But there’s a moment, after they’ve decided to divorce during a couples’ counselling session – don’t worry, that isn’t a spoiler, it happens right at the start – where they go out for a meal because Dennis is hungry. Sarah, who’s initially decided not to eat anything, says, “I hate who I am with you now,” before explaining, in cogent detail, her frustration with their relationship and his attitude to her. They have an honest, unguarded conversation, after which she decides to order a burger, with fries rather than her customary side of salad.

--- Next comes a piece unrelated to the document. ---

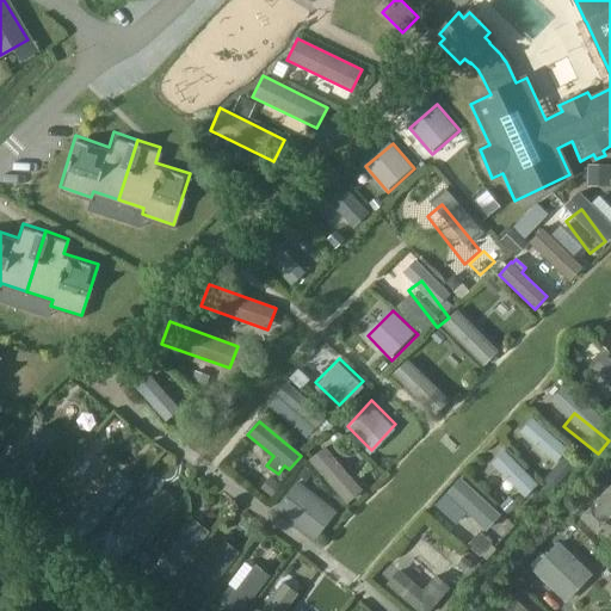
[(28,470),(57,438),(44,426),(14,458),(28,470)]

It’s perfect.
Based on a story by novelist Ann Leary about her marriage to actor Dennis Leary, the episode is adapted for the screen and directed by Sharon Horgan (Catastrophe, Divorce), who’s a fearless maestro when it comes to drawing out the bonds and the discomforts of marriage.
Anne Hathaway’s episode, Take Me As I Am, Whoever I Am, written and directed by Carney, features a couple of glorious musical interludes and eventually pivots on a crucial confession and an unexpected show of support. Also written and directed by Carney, Hers Was a World of One sees Tobin (Scott) and Andy (Brandon Kyle Goodman) building a relationship with prospective mother Karla (Olivia Cooke). She sees herself as a “traveller”, but she could also be seen as a homeless nomad. What happens after a bruising falling out is heart-warming, surprising and absolutely fitting.
The final episode, The Race Grows Sweeter Near Its Final Lap, written by Carney with Tom Hall, directed by Hall and starring the wonderful Jane Alexander, is a profoundly moving and eventually gloriously uplifting account of love and loss.
Once the bassist in the Frames, Carney has previously made well-judged, warm-hearted films that point to the potential of music to unite people. That affectionate sensibility shapes this series and, with the announcement from Amazon of a second season, there will, happily, be more. Carney reckons that the next season will enable Modern Love to open out into “new cities and worlds”.